DESCRIPTION OF THE TASK: When you reach the line containing "34 reportPeakDemand" in the data below, begin returning lines exactly as written, and stop once the line containing "## Not run: reportPeakDemand(gdx)" has been returned.

AVAILABLE RECORDS:
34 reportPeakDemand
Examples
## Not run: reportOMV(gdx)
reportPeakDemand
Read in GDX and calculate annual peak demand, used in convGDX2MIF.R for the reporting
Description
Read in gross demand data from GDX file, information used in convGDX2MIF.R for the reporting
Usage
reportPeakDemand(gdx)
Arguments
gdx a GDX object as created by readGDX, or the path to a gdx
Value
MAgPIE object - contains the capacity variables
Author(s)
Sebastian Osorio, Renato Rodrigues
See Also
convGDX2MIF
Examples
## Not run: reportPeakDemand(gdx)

* * *

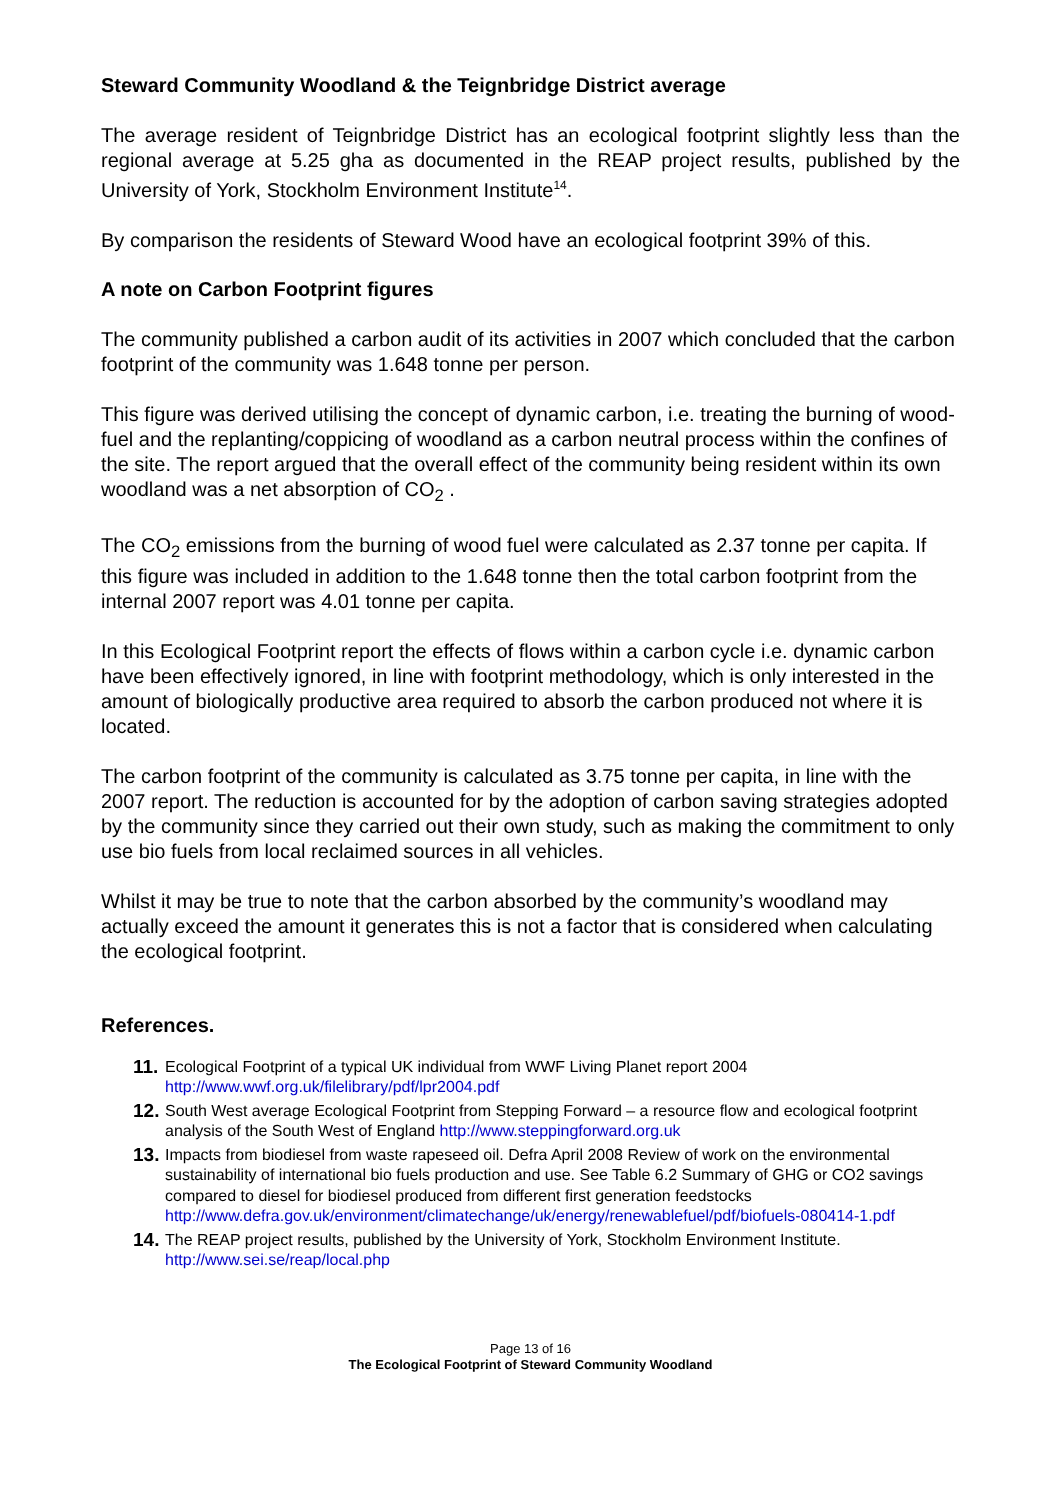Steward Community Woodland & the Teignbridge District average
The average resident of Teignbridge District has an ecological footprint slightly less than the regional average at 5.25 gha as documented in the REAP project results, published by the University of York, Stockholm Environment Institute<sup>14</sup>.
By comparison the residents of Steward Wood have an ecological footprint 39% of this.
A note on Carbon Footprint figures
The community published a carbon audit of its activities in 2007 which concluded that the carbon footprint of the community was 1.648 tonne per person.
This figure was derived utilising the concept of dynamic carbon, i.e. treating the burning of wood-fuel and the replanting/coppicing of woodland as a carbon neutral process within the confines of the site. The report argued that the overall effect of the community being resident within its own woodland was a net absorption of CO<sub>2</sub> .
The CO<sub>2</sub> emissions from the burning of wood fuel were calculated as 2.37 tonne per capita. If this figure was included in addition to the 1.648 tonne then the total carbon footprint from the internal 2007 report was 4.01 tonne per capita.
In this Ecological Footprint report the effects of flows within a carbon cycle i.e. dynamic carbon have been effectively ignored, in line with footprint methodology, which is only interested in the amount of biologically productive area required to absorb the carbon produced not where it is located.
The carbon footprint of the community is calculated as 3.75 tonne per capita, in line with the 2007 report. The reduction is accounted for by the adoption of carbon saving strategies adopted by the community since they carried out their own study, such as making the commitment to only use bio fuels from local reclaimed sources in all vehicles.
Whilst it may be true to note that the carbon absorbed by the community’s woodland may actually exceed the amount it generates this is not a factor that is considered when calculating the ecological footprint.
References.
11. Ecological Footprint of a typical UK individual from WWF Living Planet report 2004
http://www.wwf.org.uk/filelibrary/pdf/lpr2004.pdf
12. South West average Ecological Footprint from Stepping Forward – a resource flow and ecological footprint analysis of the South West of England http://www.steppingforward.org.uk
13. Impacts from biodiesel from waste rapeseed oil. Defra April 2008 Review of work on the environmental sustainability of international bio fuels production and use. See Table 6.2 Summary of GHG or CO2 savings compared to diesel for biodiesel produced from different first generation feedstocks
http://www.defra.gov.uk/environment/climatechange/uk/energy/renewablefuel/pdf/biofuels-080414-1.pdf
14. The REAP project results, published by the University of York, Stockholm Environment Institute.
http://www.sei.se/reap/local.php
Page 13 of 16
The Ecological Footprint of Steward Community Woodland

EXERCISE RESPONSE:
34 reportPeakDemand
Examples
## Not run: reportOMV(gdx)
reportPeakDemand
Read in GDX and calculate annual peak demand, used in convGDX2MIF.R for the reporting
Description
Read in gross demand data from GDX file, information used in convGDX2MIF.R for the reporting
Usage
reportPeakDemand(gdx)
Arguments
gdx a GDX object as created by readGDX, or the path to a gdx
Value
MAgPIE object - contains the capacity variables
Author(s)
Sebastian Osorio, Renato Rodrigues
See Also
convGDX2MIF
Examples
## Not run: reportPeakDemand(gdx)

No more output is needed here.